**RECORDS TO PROCESS**
== Segment start ==

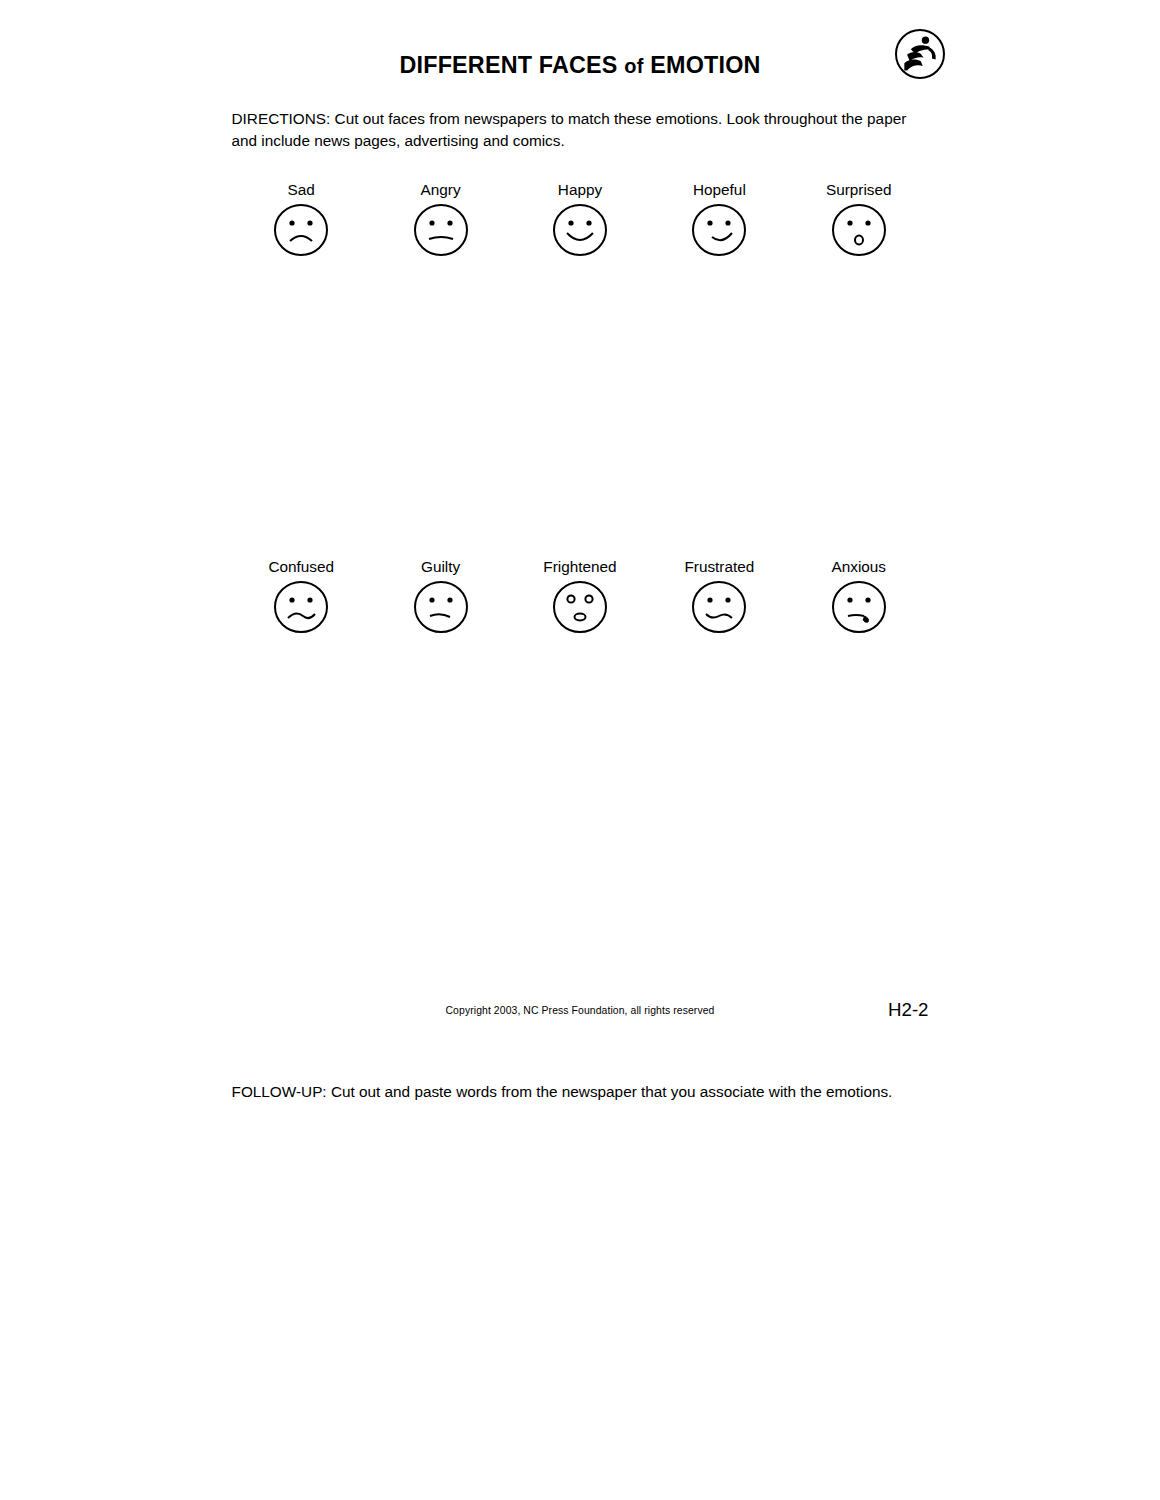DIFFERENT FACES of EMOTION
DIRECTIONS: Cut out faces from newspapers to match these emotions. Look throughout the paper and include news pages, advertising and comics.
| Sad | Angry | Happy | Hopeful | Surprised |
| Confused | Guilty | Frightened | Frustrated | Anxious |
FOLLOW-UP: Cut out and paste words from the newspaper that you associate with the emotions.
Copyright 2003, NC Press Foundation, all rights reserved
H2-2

== Segment end ==

**ASSIGNED TASK**
Which lines above include the word "from"? Pick them out and copy them.

**RESULT BELOW**
DIRECTIONS: Cut out faces from newspapers to match these emotions. Look throughout the paper and include news pages, advertising and comics.
FOLLOW-UP: Cut out and paste words from the newspaper that you associate with the emotions.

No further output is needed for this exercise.